I've tested examles/cred.c and it works well when plugging out/in devices. However I notice a large delay of detecting new keys when the program is killed (with Ctrl-C).

So the question still holds: how we can interrupt blocked API calls without getting random delay between tries.

martelletto commented 5 years ago

hi!

thanks once again for the feedback.

i believe we are looking at multiple issues here.

  • a delay of ~3 seconds between key detection and availability in macOS; the key is observed by libfido2, but talking to it results in an i/o error as you said

the initial delay is happening inside macos's USB subsystem. you will see it whenever a key is connected; it does not seem to matter whether the key has been previously seen by the OS.

to get some numbers, i wrote a small proof of concept (happy to share) with a looped call to fido_dev_info_manifest() sandwiched between two calls to gettimeofday(). what i observed was that, if the yubikey is in otp + fido + ccid mode, the initial delay is around 5 seconds. if the key is in fido-only mode, the delay goes down to ~3 seconds.

  • missing call of fido_dev_close when fido_dev_open returns something different than FIDO_OK

this is definitely a bug. from the application's perspective, a device should only be considered open iff fido_dev_open() returns FIDO_OK. i will look into it; thanks for the heads-up!

I've tested examles/cred.c and it works well when plugging out/in devices. However I notice a large delay of detecting new keys when the program is killed (with Ctrl-C).

if the device is disconnected, you will be subjected to the initial delay upon reinsertion.

however, if you ctrl-c during a pending operation and try to re-initiate communication with the key, you will hit an interesting case.
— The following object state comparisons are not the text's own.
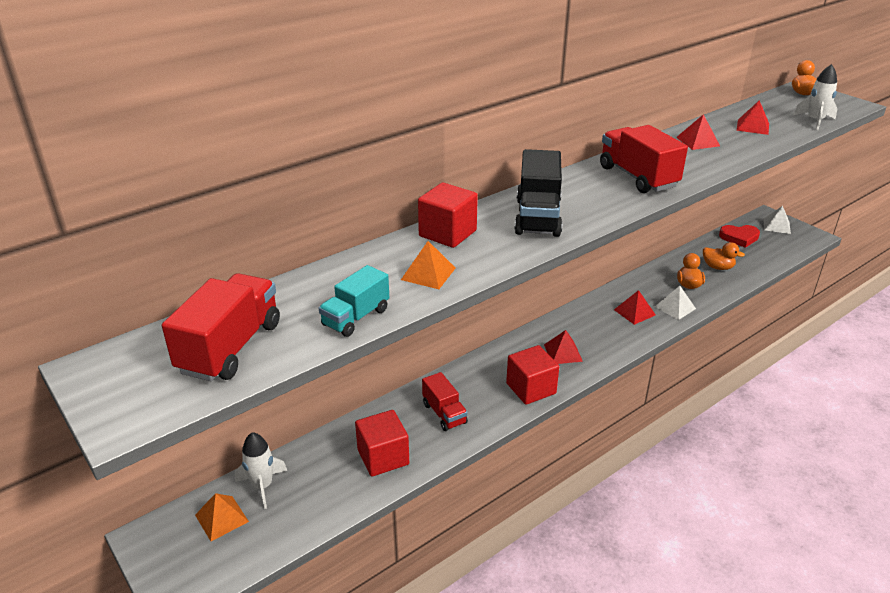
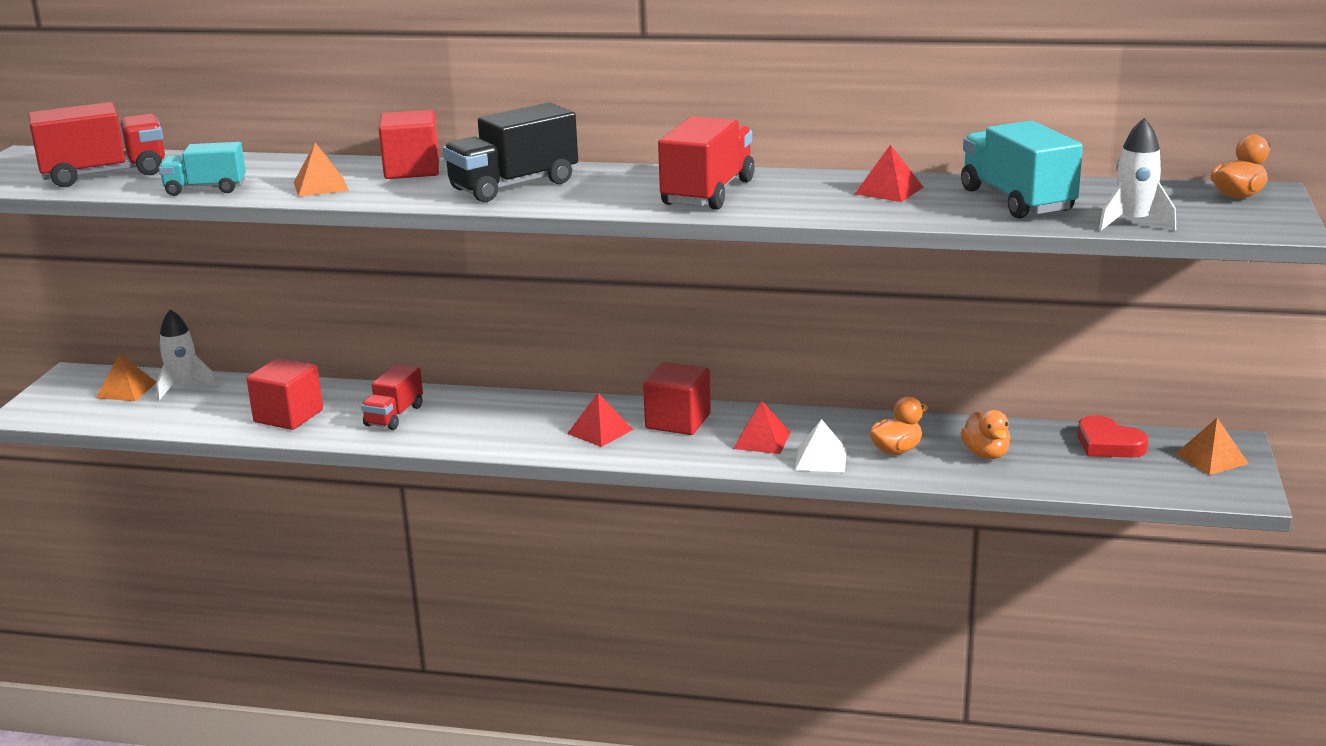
camera: 50 degrees right, 10 degrees down
(531, 388) = (503, 439): red cube -> red cube (678, 421)
(753, 126) = (1017, 201): red pyramid -> turquoise truck
(776, 226) = (1211, 458): white pyramid -> orange pyramid

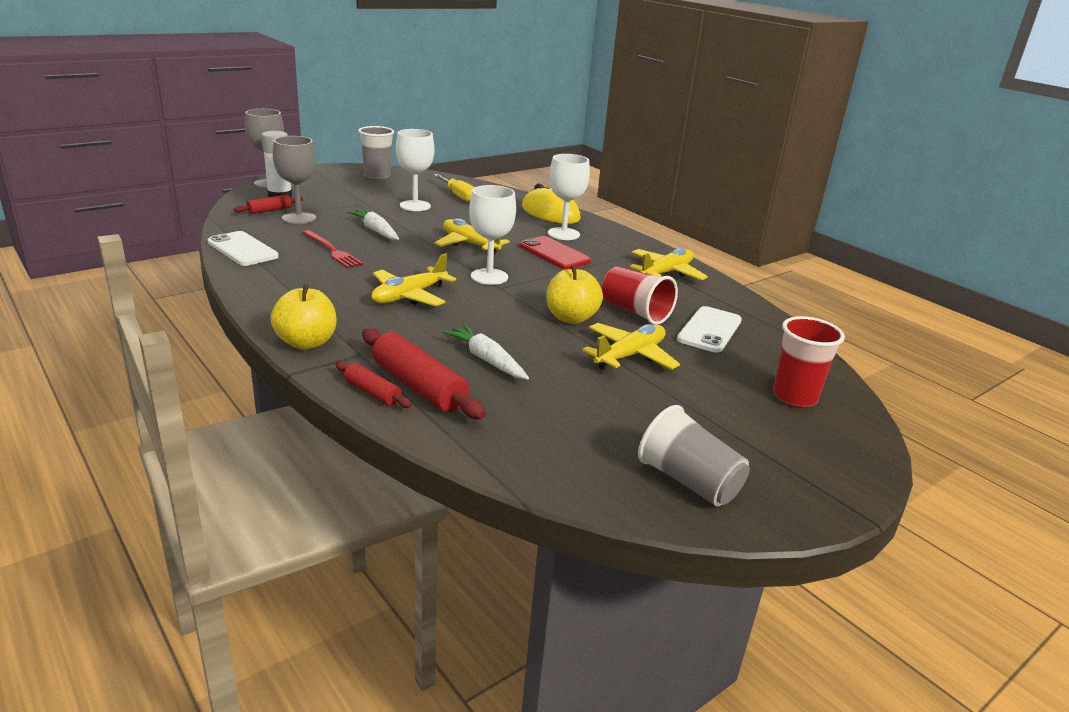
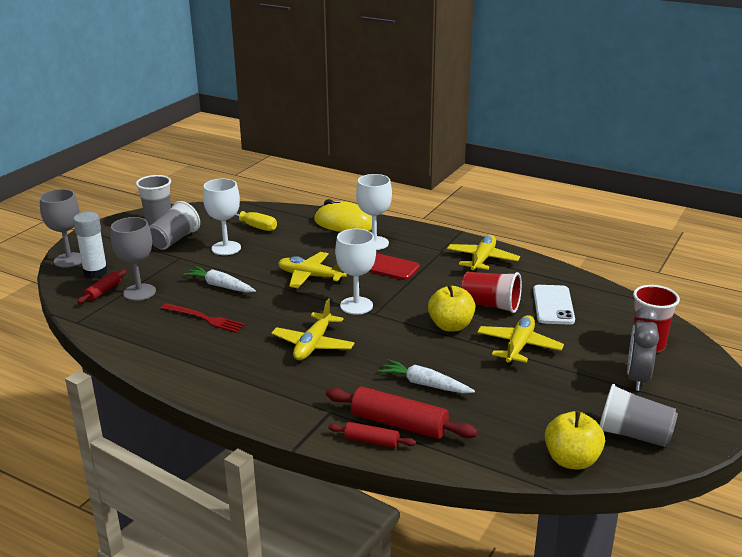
camera: 20 degrees left, 0 degrees up
(242, 249) = (127, 341): white phone -> none
(306, 343) = (279, 415): yellow apple -> yellow apple (571, 460)
(375, 190) = (174, 240): none -> grey cup
(749, 426) = (637, 378): none -> grey clock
currently, there is no API call in libfido2 to cancel a pending operation. i've taken note and will implement a fido_dev_cancel() in the next version of libfido2.

-p.

martelletto commented 5 years ago

(the fido_dev_open() issue was addressed in d5978f2)

Silvercast commented 5 years ago

Awesome ! For now I put on a walkaround of fido_dev_open by calling fido_dev_close in my code because our application is very close to release. Look forward to next release of libfido2. Thanks.